* WHAT THIS TASK INVOLVES
Copy out all of the lines below exactly; the pictures do not belong in the copy.

* Data entries
──────
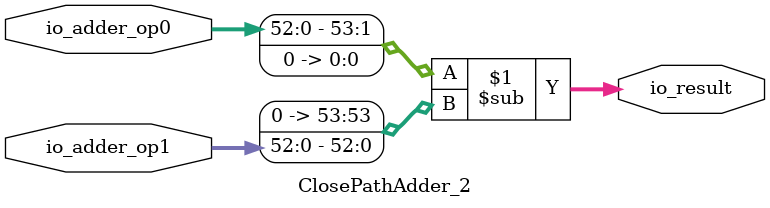
<source format=sv>
`ifndef RANDOMIZE
  `ifdef RANDOMIZE_MEM_INIT
    `define RANDOMIZE
  `endif // RANDOMIZE_MEM_INIT
`endif // not def RANDOMIZE
`ifndef RANDOMIZE
  `ifdef RANDOMIZE_REG_INIT
    `define RANDOMIZE
  `endif // RANDOMIZE_REG_INIT
`endif // not def RANDOMIZE

`ifndef RANDOM
  `define RANDOM $random
`endif // not def RANDOM

// Users can define INIT_RANDOM as general code that gets injected into the
// initializer block for modules with registers.
`ifndef INIT_RANDOM
  `define INIT_RANDOM
`endif // not def INIT_RANDOM

// If using random initialization, you can also define RANDOMIZE_DELAY to
// customize the delay used, otherwise 0.002 is used.
`ifndef RANDOMIZE_DELAY
  `define RANDOMIZE_DELAY 0.002
`endif // not def RANDOMIZE_DELAY

// Define INIT_RANDOM_PROLOG_ for use in our modules below.
`ifndef INIT_RANDOM_PROLOG_
  `ifdef RANDOMIZE
    `ifdef VERILATOR
      `define INIT_RANDOM_PROLOG_ `INIT_RANDOM
    `else  // VERILATOR
      `define INIT_RANDOM_PROLOG_ `INIT_RANDOM #`RANDOMIZE_DELAY begin end
    `endif // VERILATOR
  `else  // RANDOMIZE
    `define INIT_RANDOM_PROLOG_
  `endif // RANDOMIZE
`endif // not def INIT_RANDOM_PROLOG_

// Include register initializers in init blocks unless synthesis is set
`ifndef SYNTHESIS
  `ifndef ENABLE_INITIAL_REG_
    `define ENABLE_INITIAL_REG_
  `endif // not def ENABLE_INITIAL_REG_
`endif // not def SYNTHESIS

// Include rmemory initializers in init blocks unless synthesis is set
`ifndef SYNTHESIS
  `ifndef ENABLE_INITIAL_MEM_
    `define ENABLE_INITIAL_MEM_
  `endif // not def ENABLE_INITIAL_MEM_
`endif // not def SYNTHESIS

module ClosePathAdder_2(
  input  [52:0] io_adder_op0,
  input  [52:0] io_adder_op1,
  output [53:0] io_result
);

  assign io_result = 54'({io_adder_op0, 1'h0} - {1'h0, io_adder_op1});
endmodule


</source>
──────
* SOLUTION TO THE PROBLEM
<source format=sv>
`ifndef RANDOMIZE
  `ifdef RANDOMIZE_MEM_INIT
    `define RANDOMIZE
  `endif // RANDOMIZE_MEM_INIT
`endif // not def RANDOMIZE
`ifndef RANDOMIZE
  `ifdef RANDOMIZE_REG_INIT
    `define RANDOMIZE
  `endif // RANDOMIZE_REG_INIT
`endif // not def RANDOMIZE

`ifndef RANDOM
  `define RANDOM $random
`endif // not def RANDOM

// Users can define INIT_RANDOM as general code that gets injected into the
// initializer block for modules with registers.
`ifndef INIT_RANDOM
  `define INIT_RANDOM
`endif // not def INIT_RANDOM

// If using random initialization, you can also define RANDOMIZE_DELAY to
// customize the delay used, otherwise 0.002 is used.
`ifndef RANDOMIZE_DELAY
  `define RANDOMIZE_DELAY 0.002
`endif // not def RANDOMIZE_DELAY

// Define INIT_RANDOM_PROLOG_ for use in our modules below.
`ifndef INIT_RANDOM_PROLOG_
  `ifdef RANDOMIZE
    `ifdef VERILATOR
      `define INIT_RANDOM_PROLOG_ `INIT_RANDOM
    `else  // VERILATOR
      `define INIT_RANDOM_PROLOG_ `INIT_RANDOM #`RANDOMIZE_DELAY begin end
    `endif // VERILATOR
  `else  // RANDOMIZE
    `define INIT_RANDOM_PROLOG_
  `endif // RANDOMIZE
`endif // not def INIT_RANDOM_PROLOG_

// Include register initializers in init blocks unless synthesis is set
`ifndef SYNTHESIS
  `ifndef ENABLE_INITIAL_REG_
    `define ENABLE_INITIAL_REG_
  `endif // not def ENABLE_INITIAL_REG_
`endif // not def SYNTHESIS

// Include rmemory initializers in init blocks unless synthesis is set
`ifndef SYNTHESIS
  `ifndef ENABLE_INITIAL_MEM_
    `define ENABLE_INITIAL_MEM_
  `endif // not def ENABLE_INITIAL_MEM_
`endif // not def SYNTHESIS

module ClosePathAdder_2(
  input  [52:0] io_adder_op0,
  input  [52:0] io_adder_op1,
  output [53:0] io_result
);

  assign io_result = 54'({io_adder_op0, 1'h0} - {1'h0, io_adder_op1});
endmodule


</source>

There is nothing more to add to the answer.